Ree Drummond smiling at a public event.
Ree Drummond And Killers Of The Flower Moon: Is The Link Real?
By Matthew Wilson
Ree Drummond isn't a name you would expect to come up in a Martin Scorsese movie, but her family currently lives on some of the land at the heart of the film's narrative.
"Killers of the Flower Moon" is Scorsese's latest cinematic epic, which is based on the real-life exploitation of the Osage tribe in the early 1920s.
It depicts how white settlers in Osage country, Oklahoma, swindled Osage tribe members out of their land rights during a period dubbed historically as the Reign of Terror.
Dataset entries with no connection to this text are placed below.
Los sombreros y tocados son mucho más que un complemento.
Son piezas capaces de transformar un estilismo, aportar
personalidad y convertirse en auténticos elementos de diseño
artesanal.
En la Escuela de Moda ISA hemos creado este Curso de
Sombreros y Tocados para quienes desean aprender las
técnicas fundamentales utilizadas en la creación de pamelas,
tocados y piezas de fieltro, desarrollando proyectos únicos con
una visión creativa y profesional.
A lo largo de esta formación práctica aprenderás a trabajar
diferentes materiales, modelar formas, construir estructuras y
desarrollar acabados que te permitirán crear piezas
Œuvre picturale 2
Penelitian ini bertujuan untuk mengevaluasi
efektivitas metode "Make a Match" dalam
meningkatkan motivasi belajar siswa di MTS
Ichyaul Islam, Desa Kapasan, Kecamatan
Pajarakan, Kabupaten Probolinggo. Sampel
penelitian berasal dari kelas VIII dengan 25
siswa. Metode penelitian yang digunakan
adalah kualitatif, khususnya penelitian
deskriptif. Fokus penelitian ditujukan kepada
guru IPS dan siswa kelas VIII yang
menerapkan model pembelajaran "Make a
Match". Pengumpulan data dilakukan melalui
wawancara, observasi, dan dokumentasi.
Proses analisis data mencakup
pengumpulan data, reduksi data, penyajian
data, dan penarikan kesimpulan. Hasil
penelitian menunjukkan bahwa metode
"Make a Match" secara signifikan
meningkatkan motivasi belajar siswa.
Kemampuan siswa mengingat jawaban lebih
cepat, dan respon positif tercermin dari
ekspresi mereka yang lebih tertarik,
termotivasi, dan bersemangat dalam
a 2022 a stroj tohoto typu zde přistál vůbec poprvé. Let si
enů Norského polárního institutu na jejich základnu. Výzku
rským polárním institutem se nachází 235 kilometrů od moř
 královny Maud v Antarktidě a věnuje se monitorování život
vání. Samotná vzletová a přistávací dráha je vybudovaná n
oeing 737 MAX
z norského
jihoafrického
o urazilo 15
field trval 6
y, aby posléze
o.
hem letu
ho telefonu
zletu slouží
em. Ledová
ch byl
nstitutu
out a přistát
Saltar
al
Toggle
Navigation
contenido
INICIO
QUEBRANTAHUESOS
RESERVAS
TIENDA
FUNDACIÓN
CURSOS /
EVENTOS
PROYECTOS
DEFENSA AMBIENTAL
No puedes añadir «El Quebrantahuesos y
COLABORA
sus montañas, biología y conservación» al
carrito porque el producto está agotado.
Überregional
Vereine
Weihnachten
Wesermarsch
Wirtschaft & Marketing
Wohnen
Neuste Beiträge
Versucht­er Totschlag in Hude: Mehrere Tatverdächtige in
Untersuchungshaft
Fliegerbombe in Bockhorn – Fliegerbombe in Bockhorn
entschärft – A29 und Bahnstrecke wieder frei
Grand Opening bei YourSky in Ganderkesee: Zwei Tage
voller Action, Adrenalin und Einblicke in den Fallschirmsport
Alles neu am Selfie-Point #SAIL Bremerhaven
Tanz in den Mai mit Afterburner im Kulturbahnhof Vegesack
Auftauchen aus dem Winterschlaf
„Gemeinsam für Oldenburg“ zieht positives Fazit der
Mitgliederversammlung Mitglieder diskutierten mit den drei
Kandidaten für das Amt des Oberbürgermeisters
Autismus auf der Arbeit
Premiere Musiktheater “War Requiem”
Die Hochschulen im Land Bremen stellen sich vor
The Drummonds aren't the subject of the film, but the Pioneer woman, who married into the Drummond family, reportedly lives on one of the larger ranches.
In 1906, the Osage Allotment Act broke up 1.5 million acres that belonged to the Osage Indian Reservation into individual lots that could be sold off or farmed by the Osage people.
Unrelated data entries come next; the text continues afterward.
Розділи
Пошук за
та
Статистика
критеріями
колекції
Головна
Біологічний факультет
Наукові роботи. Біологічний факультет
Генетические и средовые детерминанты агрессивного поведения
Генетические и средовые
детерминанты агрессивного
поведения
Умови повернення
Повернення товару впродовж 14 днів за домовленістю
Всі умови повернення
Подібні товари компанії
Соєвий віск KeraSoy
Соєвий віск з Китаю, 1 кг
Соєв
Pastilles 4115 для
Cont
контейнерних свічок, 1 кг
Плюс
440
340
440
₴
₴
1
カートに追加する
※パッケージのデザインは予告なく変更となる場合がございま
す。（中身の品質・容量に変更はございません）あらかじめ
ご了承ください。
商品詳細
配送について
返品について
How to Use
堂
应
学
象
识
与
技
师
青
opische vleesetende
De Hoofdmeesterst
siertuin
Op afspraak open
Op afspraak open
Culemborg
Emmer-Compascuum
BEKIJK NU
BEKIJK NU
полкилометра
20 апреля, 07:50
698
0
The government established a headright, which was a communal share separate from land that entitled the owner to profits as a result of Osage's booming gas industry.
Headrights could only be inherited, so some settlers became the legal guardians for Osage tribe members, placing them over the finances of members whom a court ruled incompetent.
As such, it led to both racism and corruption in the community. The Drummonds came upon this land when they became legal guardians for Osage tribe members.
Bloomberg's "In Trust" podcast reports that the "three Drummond brothers were guardians to at least 10 Osages — children and adults."
William K. Hale, the subject of "Killers of the Flower Moon," even resorted to murder. The Drummonds ended up purchasing some of Hale's land after he went to prison.
In the present day, the Drummond family still owns three-quarters of a headright. According to The Oklahoman, they're planning on finding a way to return it to the Osage people.